- Born: March 2, 1976 (age 50) United States
- Occupation: Actor
- Years active: 1984–2002

= Casey Ellison =

American actor (b. 1976)

Casey Ellison (born March 2, 1976, in the United States) is a former American actor who is known for his role as Allen Anderson on the NBC sitcom Punky Brewster. In 1986, he left the show and never appeared in the new 2021 revival.

== Career ==
Ellison had a recurring minor role on Mr. Belvedere (as Wesley's nerdy friend Miles), and has also guest-starred on episodes of Newhart, 21 Jump Street, and The Wonder Years. His last acting role was in the 2002 horror film Head Hunter.
····················
● **REQUIRED ACTIONS**
(A) In the Casey Ellison article, what role is he known for on Punky Brewster?
(B) Reproduce the passage of the Casey Ellison article from "- Born: March" up to and including "new 2021 revival.", word for word.
····················
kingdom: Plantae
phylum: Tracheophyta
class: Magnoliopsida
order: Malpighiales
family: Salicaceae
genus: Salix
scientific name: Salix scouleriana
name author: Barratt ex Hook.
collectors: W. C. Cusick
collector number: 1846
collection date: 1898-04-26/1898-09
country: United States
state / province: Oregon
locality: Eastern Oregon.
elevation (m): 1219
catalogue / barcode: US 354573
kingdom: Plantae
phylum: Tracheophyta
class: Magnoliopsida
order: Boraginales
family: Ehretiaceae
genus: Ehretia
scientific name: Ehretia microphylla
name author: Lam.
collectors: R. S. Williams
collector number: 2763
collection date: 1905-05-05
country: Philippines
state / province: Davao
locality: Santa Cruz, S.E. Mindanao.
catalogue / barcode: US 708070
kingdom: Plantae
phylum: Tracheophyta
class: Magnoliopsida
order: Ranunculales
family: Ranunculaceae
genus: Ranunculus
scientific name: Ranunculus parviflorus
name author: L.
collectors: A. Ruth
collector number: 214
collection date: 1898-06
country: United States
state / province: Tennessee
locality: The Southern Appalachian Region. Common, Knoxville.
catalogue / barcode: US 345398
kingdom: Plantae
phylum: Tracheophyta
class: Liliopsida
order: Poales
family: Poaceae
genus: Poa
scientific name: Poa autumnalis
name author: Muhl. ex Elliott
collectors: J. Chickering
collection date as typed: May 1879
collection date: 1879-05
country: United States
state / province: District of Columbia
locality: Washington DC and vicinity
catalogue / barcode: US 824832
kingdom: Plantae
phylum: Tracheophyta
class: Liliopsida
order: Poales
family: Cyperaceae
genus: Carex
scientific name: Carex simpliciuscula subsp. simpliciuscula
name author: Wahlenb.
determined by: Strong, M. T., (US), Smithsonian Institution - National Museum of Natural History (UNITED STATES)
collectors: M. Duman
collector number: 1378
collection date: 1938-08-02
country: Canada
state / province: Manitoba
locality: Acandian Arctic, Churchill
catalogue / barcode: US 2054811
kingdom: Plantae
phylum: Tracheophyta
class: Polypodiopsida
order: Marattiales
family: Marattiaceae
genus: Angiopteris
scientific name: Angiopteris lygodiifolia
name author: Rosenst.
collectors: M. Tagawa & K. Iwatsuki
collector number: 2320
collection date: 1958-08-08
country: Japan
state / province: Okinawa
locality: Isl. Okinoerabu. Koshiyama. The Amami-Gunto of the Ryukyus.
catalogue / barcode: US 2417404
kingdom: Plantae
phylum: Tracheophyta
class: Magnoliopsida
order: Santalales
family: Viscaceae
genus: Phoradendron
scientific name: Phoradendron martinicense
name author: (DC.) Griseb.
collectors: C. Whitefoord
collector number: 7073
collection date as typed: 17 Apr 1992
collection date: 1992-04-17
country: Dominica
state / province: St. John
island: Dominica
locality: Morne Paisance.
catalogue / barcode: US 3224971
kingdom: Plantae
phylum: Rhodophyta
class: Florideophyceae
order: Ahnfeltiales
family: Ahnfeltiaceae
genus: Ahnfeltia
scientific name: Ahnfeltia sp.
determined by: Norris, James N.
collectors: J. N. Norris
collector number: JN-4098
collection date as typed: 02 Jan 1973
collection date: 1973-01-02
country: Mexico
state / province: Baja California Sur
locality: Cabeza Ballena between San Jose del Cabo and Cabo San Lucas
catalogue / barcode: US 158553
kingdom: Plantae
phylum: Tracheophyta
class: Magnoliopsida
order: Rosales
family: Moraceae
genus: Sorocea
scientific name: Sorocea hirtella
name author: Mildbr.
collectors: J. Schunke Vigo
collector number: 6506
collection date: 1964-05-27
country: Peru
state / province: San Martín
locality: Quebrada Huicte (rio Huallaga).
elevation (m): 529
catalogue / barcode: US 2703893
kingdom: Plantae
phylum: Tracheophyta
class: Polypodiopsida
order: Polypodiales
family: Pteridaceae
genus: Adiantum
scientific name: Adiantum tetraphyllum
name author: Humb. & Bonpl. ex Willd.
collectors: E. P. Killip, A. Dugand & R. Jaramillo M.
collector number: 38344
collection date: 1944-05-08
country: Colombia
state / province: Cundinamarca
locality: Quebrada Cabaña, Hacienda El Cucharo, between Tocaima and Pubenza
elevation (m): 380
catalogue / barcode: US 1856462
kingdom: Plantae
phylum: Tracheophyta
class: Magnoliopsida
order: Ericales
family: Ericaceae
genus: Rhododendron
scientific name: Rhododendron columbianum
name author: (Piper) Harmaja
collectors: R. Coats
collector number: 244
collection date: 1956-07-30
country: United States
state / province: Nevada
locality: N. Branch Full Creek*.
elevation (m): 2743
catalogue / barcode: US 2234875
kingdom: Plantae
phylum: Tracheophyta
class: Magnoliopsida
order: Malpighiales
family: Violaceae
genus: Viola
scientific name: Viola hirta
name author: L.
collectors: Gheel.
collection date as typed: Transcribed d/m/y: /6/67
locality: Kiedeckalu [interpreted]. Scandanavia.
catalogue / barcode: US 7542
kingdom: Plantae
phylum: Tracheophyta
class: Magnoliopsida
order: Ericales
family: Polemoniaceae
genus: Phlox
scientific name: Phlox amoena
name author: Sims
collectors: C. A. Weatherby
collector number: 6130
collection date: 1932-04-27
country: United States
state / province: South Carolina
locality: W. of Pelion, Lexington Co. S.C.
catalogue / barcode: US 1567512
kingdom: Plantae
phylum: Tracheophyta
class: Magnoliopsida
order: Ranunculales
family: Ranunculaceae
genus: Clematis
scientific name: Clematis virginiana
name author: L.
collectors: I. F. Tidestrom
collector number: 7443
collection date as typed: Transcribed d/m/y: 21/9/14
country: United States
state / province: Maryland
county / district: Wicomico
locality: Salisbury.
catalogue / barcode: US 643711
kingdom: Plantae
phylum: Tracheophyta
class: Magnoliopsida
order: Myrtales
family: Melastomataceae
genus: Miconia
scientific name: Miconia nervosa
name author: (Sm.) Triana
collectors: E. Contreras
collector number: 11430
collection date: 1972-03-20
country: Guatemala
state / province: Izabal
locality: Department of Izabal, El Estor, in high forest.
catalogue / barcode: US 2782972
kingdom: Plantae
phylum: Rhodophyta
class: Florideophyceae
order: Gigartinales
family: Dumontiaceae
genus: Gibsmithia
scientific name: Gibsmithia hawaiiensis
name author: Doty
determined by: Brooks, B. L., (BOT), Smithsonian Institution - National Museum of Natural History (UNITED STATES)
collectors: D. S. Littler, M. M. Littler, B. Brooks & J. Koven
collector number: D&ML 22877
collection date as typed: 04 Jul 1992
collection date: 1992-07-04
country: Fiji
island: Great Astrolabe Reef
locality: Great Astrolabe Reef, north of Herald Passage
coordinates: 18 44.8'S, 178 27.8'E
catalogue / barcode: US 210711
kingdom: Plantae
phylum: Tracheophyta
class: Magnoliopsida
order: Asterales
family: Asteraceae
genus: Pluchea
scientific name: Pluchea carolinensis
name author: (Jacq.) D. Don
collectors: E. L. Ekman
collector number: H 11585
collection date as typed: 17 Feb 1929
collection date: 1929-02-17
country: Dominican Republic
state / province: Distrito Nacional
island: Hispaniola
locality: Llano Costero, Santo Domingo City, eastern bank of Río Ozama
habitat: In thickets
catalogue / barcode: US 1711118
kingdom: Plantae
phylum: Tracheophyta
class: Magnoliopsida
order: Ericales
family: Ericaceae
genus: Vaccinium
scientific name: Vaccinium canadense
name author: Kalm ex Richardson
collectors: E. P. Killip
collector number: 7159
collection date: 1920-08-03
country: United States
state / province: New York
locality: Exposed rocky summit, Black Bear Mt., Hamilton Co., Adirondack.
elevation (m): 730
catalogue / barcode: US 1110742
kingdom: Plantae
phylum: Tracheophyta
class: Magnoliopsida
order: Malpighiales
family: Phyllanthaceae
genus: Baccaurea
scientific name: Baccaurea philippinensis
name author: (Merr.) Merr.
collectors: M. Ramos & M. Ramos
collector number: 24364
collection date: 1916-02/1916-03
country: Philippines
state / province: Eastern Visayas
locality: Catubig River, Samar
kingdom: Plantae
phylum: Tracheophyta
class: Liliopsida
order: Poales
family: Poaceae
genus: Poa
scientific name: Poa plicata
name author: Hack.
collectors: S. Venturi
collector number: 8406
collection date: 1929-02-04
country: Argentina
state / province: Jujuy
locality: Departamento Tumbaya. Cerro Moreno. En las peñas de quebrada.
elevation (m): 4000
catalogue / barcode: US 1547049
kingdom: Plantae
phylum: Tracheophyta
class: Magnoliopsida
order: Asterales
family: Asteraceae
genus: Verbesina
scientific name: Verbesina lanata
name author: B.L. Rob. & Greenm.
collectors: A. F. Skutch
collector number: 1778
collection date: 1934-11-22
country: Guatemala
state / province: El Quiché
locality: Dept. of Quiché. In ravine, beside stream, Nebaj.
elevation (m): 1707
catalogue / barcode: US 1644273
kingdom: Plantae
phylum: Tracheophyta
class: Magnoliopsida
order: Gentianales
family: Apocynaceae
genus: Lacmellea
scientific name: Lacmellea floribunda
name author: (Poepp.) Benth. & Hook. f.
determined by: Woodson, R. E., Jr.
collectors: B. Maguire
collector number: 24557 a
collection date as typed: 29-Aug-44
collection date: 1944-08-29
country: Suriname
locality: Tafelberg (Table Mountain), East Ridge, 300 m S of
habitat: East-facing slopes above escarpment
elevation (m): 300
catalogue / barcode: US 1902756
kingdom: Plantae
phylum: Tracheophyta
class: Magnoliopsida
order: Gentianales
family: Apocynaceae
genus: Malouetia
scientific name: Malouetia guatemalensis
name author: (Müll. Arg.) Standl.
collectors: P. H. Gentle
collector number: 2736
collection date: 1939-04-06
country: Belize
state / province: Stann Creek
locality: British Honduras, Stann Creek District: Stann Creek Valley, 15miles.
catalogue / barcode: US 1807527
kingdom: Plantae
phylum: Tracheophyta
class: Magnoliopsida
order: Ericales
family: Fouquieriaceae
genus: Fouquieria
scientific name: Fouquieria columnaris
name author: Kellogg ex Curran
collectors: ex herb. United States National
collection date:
····················
● **WORKED ANSWERS**
(A) He is known for playing Allen Anderson on the NBC sitcom Punky Brewster.

(B)
- Born: March 2, 1976 (age 50) United States
- Occupation: Actor
- Years active: 1984–2002

= Casey Ellison =

American actor (b. 1976)

Casey Ellison (born March 2, 1976, in the United States) is a former American actor who is known for his role as Allen Anderson on the NBC sitcom Punky Brewster. In 1986, he left the show and never appeared in the new 2021 revival.